**TASK STATEMENT**
Below are entries. Pull out all lines containing "APERTURE".

RAW DATA Block Start

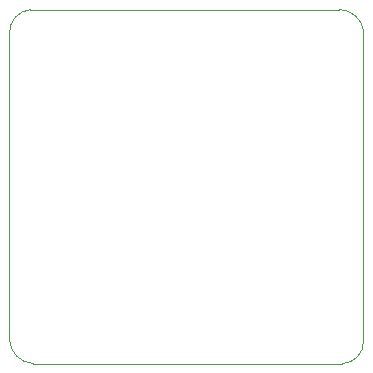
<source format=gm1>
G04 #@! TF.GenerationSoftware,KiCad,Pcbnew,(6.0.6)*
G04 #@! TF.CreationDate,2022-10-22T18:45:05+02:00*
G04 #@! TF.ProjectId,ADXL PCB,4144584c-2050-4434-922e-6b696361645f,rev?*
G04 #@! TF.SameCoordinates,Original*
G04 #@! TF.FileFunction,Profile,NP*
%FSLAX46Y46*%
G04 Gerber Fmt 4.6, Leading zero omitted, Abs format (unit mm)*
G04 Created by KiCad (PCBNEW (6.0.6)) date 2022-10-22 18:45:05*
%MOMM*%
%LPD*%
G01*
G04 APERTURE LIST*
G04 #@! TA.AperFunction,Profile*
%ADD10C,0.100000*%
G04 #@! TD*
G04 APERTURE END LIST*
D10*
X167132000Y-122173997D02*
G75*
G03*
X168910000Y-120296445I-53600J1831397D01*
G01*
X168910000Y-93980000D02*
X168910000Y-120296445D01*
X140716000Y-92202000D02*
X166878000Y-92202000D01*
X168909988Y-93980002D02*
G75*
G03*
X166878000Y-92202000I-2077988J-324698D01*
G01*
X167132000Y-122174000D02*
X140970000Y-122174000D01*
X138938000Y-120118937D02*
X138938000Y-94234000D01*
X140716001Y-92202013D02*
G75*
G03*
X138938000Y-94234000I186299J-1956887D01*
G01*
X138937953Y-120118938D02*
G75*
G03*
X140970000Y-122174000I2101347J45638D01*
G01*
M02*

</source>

RAW DATA Block End
RAW DATA Block Start

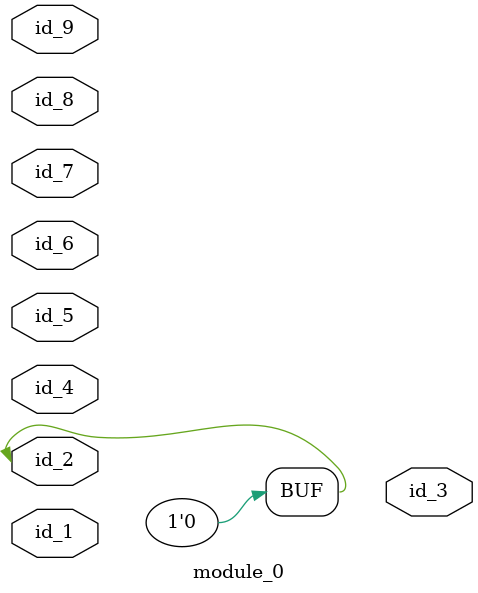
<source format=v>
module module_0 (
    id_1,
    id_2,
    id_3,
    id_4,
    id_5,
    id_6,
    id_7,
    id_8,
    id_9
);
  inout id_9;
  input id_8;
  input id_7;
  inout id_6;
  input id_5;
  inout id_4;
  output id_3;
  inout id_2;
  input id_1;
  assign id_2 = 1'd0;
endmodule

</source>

RAW DATA Block End
RAW DATA Block Start

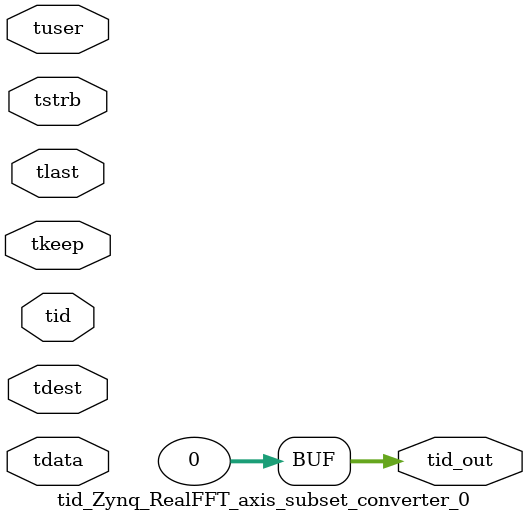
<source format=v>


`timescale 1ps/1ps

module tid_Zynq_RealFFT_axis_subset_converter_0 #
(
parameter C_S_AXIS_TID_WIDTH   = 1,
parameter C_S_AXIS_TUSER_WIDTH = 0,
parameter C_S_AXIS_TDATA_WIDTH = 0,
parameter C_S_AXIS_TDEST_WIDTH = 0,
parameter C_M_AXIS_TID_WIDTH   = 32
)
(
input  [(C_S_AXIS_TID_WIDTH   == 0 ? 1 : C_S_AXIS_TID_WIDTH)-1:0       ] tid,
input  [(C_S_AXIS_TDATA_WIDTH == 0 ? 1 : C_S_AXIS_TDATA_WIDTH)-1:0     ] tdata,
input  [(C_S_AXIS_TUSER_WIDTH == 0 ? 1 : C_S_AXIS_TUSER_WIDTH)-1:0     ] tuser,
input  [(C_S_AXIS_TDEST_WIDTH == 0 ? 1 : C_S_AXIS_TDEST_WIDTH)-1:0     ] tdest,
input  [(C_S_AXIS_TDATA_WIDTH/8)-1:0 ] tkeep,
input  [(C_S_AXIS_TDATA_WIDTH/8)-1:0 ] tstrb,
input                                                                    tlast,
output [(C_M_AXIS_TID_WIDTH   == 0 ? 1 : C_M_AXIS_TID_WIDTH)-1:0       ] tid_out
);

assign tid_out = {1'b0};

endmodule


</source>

RAW DATA Block End

**ANSWER AREA**
G04 APERTURE LIST*
G04 APERTURE END LIST*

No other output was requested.